A further 6,023 flights were delayed, with the largest disruptions at airports with international hubs, such as Dallas-Fort Worth, Seattle-Tacoma and Denver International Airport.

JetBlue and Spirit did not immediately respond to CBS News’ request for comment.

Earlier Wednesday, a spokesman for Delta said that the winter weather and the Omicron variant continued to “hamper operations”.

A United Airlines spokesman told CBS News that 150 of Wednesday’s cancellations were due to COVID-19 staffing problems, and that they were working to rebook as many customers as possible.

“The nationwide increase in Omicron cases this week has had a direct impact on our flight crews and the people operating our operation,” a United Airlines spokesman said. “As a result, we have unfortunately had to cancel some flights and notify affected customers before they arrive at the airport.”

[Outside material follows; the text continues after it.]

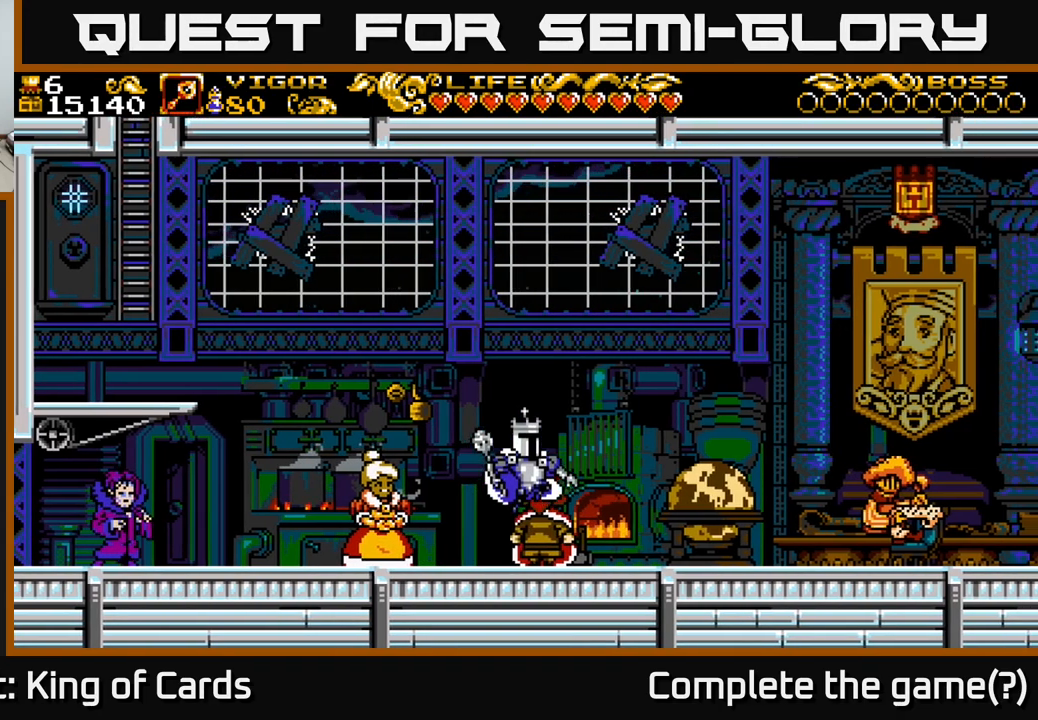
{"buttons": ["A", "DPAD_RIGHT"], "left_stick": "center", "right_stick": "center", "events": [[484, "A", "down"]]}
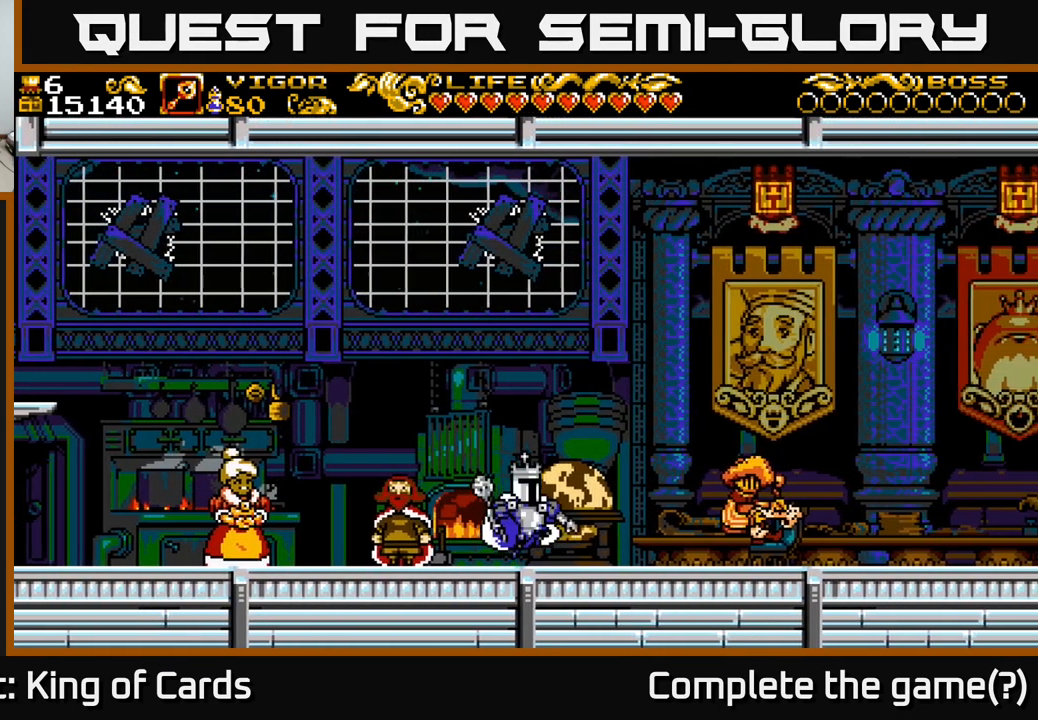
{"buttons": ["DPAD_RIGHT"], "left_stick": "center", "right_stick": "center", "events": [[34, "X", "down"], [67, "A", "up"], [117, "X", "up"]]}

People are seen in a TSA security checkpoint in Orlando
People are seen at a TSA security check at Orlando International Airport two days before Christmas.

SOPA images


The continued cancellations are apart from an ongoing battle between low-staffed airlines and consumers who are dependent on holiday flights. The Transportation Safety Administration has said that travel has continued to return to pre-pandemic numbers, with 1,995,747 people shielded at the security checkpoint alone on Tuesday. Six million people are expected to fly, according to the TSA.

Meanwhile, the COVID-19 Omicron variant has continued to cause an increase in positive case reports around the country. The Centers for Disease Control said that as of December 25, Omicron cases accounted for 58.6% of all infections in the United States, with a 95% prediction interval of 41.5–74%.

On Monday, CDC abbreviated the previously recommended 10-day isolation period to 5 days for asymptomatic patients in an attempt to help workforces, such as airlines, which is frustrated by a shortage of workers.

The Omicron variant is spreading rapidly and has the potential to affect all facets of our society. The CDC’s updated recommendations for isolation and quarantine balance what we know about the spread of the virus and the protection provided by vaccinations and booster doses. These updates ensure people can safely continue daily life. ”

For travelers who have not canceled flights and still plan to use flights, the CDC continues to recommend traveling only if they have been vaccinated, and then mask use, social distancing and testing frequently.